◆第4回未来質管理の体系
未来質の理論を理解するための最後の回としたいと思います。次回からは実際のテーマにもとづいて開発法を述べてゆきます。
未来質管理の理論体系は、発見-予知-変換の3つのフレームが基本となります。このフレームは、新商品開発、新規事業開発はもちろんのこと、経営戦略、事業戦略、組織戦略、財務戦略、マーケッティング戦略など、経営全般の戦略や管理にもあてはまるものであります。ここでは、特に、新商品・新事業に関する発見-予知-変換について述べてみましょう。
ベンチャー起業やニュービジネス開発の論議が依然として盛んでありますが、そこでは、市場解析、雇用問題、財務問題、法律問題ばかりを論じており、肝心の事業の柱となるべき新製品・新事業をどのような方法で発見するか、ということに関してはきわめてお粗末であります。どんなベンチャービジネススクールに通っても、それでは起業はできません。
問題は、将来の事業の柱となるべき新製品や新事業は何か、ということであります。
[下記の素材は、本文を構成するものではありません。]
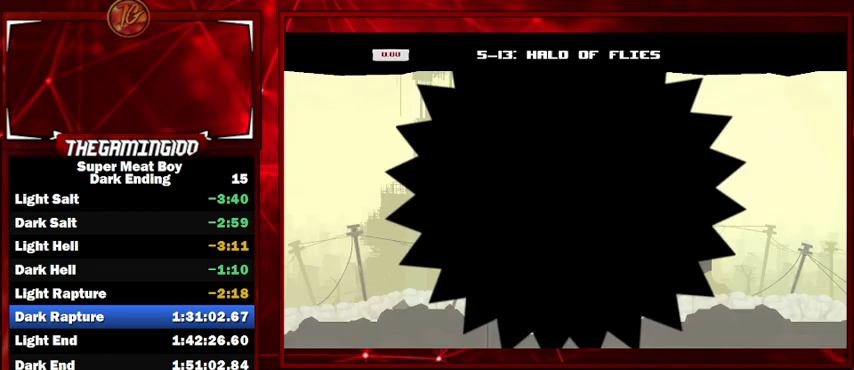
{"keys": ["shift"], "events": []}
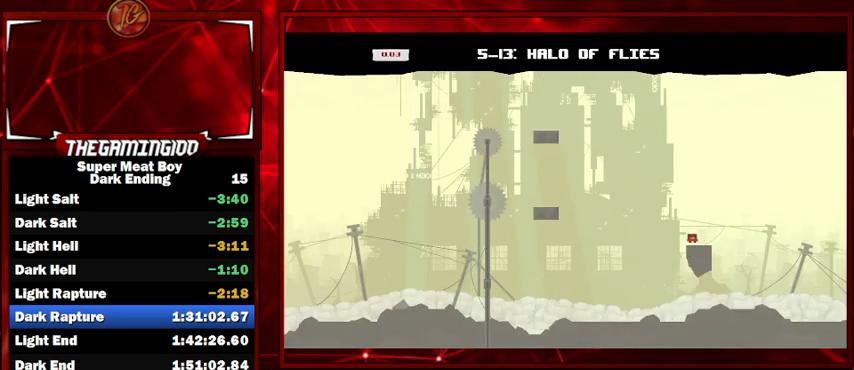
{"keys": [], "events": [[400, "shift", "up"]]}
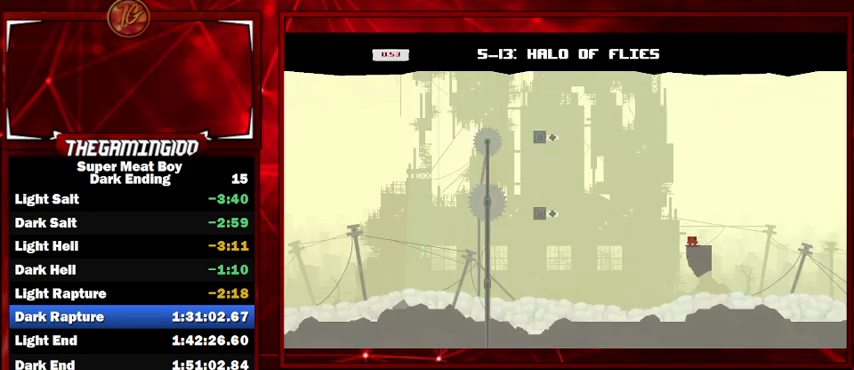
{"keys": ["right", "shift"], "events": [[133, "right", "down"], [233, "shift", "down"]]}
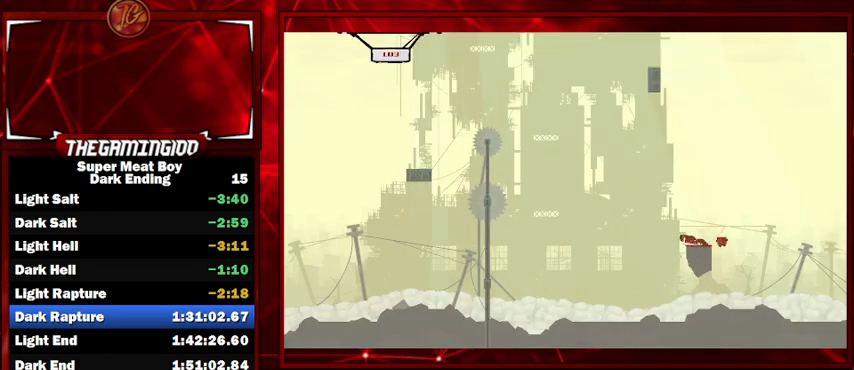
{"keys": ["shift"], "events": [[500, "right", "up"]]}
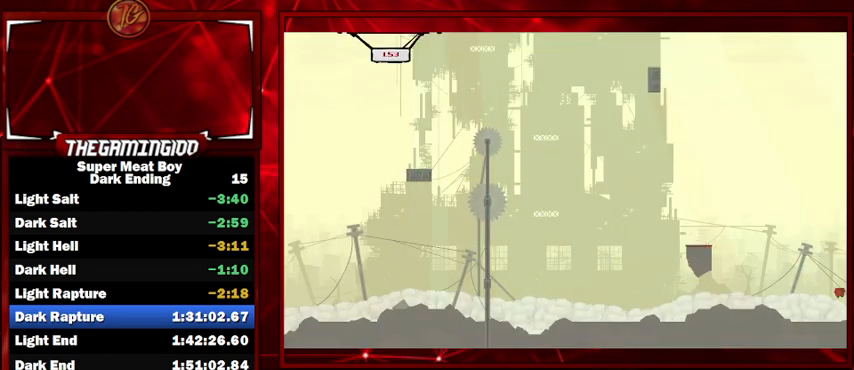
{"keys": [], "events": [[233, "shift", "up"]]}
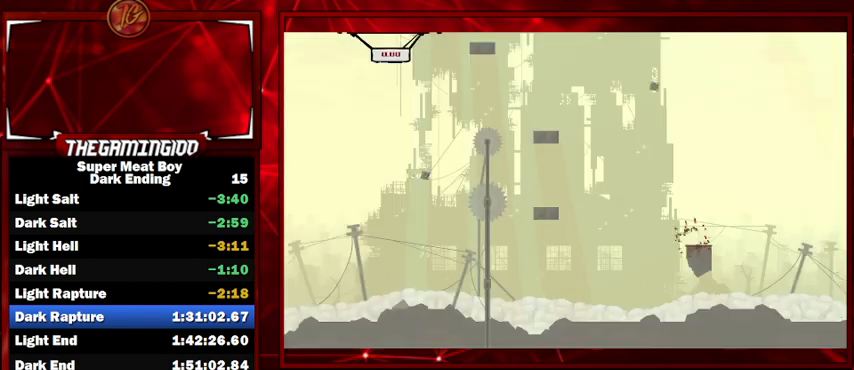
{"keys": [], "events": []}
まず、その発見をすることが第一であります。その意味で、発見というのは、それなりの手法がないと出来ません。ブレーンストーミングをやってただアイディアを「出せ出せ」といっても30分もすれば空回り、行き止まりにぶつかることは皆さんも経験されていると思います。ビジネスや新製品の発見には素人の精神で素直に疑問を持つことからはじまります。
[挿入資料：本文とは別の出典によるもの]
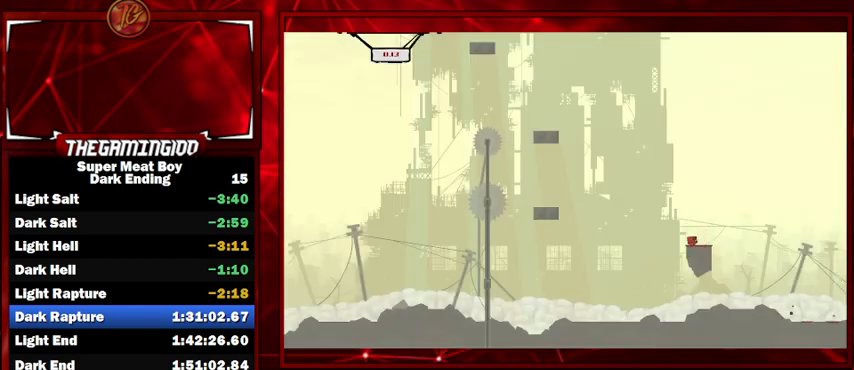
{"keys": ["p"], "events": [[200, "space", "down"], [267, "p", "down"], [300, "space", "up"], [333, "p", "up"], [400, "p", "down"]]}
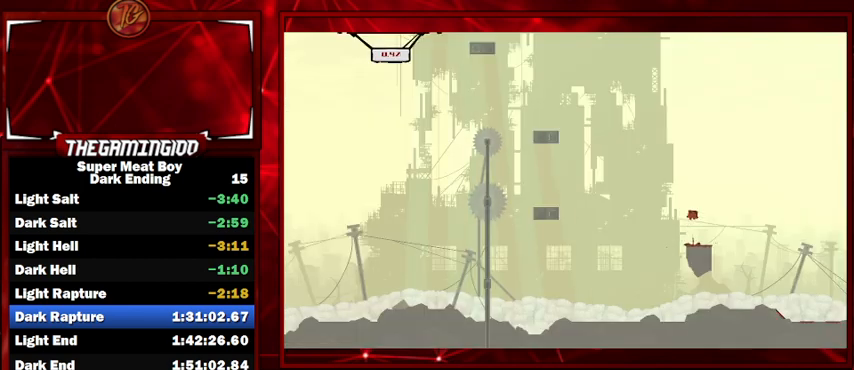
{"keys": ["shift"], "events": [[33, "p", "up"], [367, "shift", "down"]]}
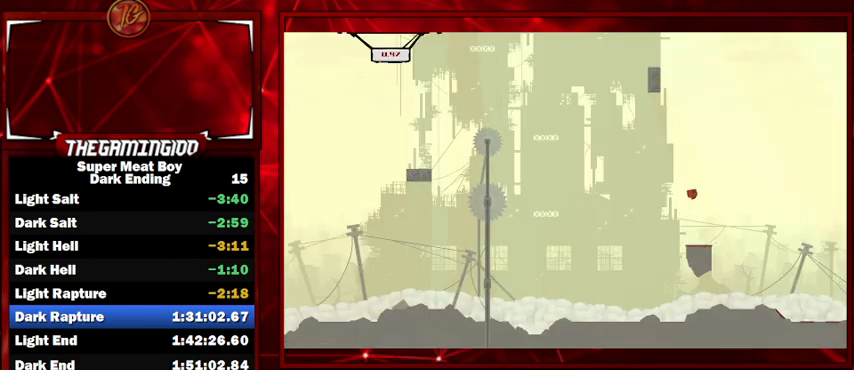
{"keys": ["left", "shift"], "events": [[467, "left", "down"]]}
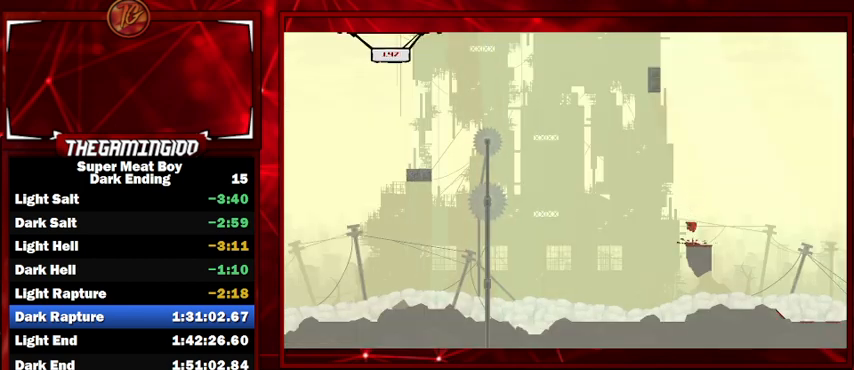
{"keys": ["left", "shift"], "events": [[100, "left", "up"], [200, "left", "down"], [300, "left", "up"], [400, "left", "down"]]}
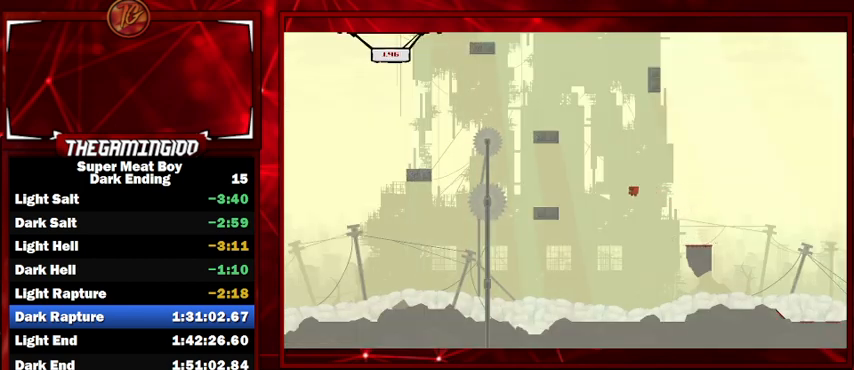
{"keys": ["left", "right", "shift"], "events": [[400, "left", "up"], [400, "right", "down"], [500, "left", "down"]]}
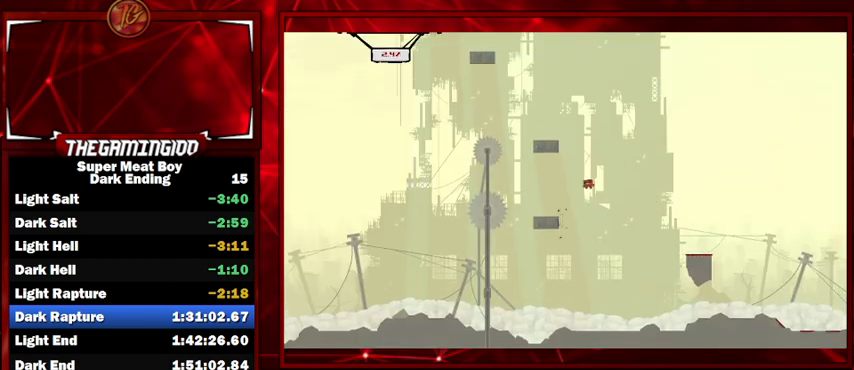
{"keys": ["left", "shift"], "events": [[67, "right", "up"]]}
専門家は、その分野には精通していますから、あまり新鮮な疑問が出てきません。その発見の手法には20種類以上もあります。そしてその新製品や新事業が発展するかどうかのリスクの予知-予防-対処-復旧に関する評価が必要になります。ここでは、管理者、戦略策定者としての感性と分析能力が必要になります。このステップでは、新商品や新事業に関する市場、雇用、組織、法律などの問題も当然評価分析されます。そして、最後は、変換であります。これは、リスクやチャンスを事業機会に変換し、利益を積極的に獲得するためのノウハウの開発をします。当然のことながら企業家精神が要求されます。
未来質管理では、新商品・新事業を発見するためのヤング集団、新商品・新事業のリスクやチャンスを評価・分析できる頭脳をもったクール集団、そして誕生した新商品・新事業を具体的に展開できる勇気と感性を持ち、同時に技術的センスのある専門起業家集団が必要になります。
未来質管理は、過去の経営管理のヨコ軸としての計画-組織化-調整-統制やプランードウーチェックーアクション(PDCA)に、タテ軸としての発見-予知-予防-対処-復旧という戦略的なフレームを当てはめマトリックスで経営管理を革新するものであります。
つまり、過去の経営管理が役に立たなくなった原因は、タテ軸としての発見-予知-予防
-対処-復旧及び変換が存在しなかったからであります。新商品・新事業を開発するには、まずリスク・チャンスの発見-予知-変換の3つのフレームにそって考えてゆくことが有効であります。次回からは、このフレームにそってお話を進めてみましょう。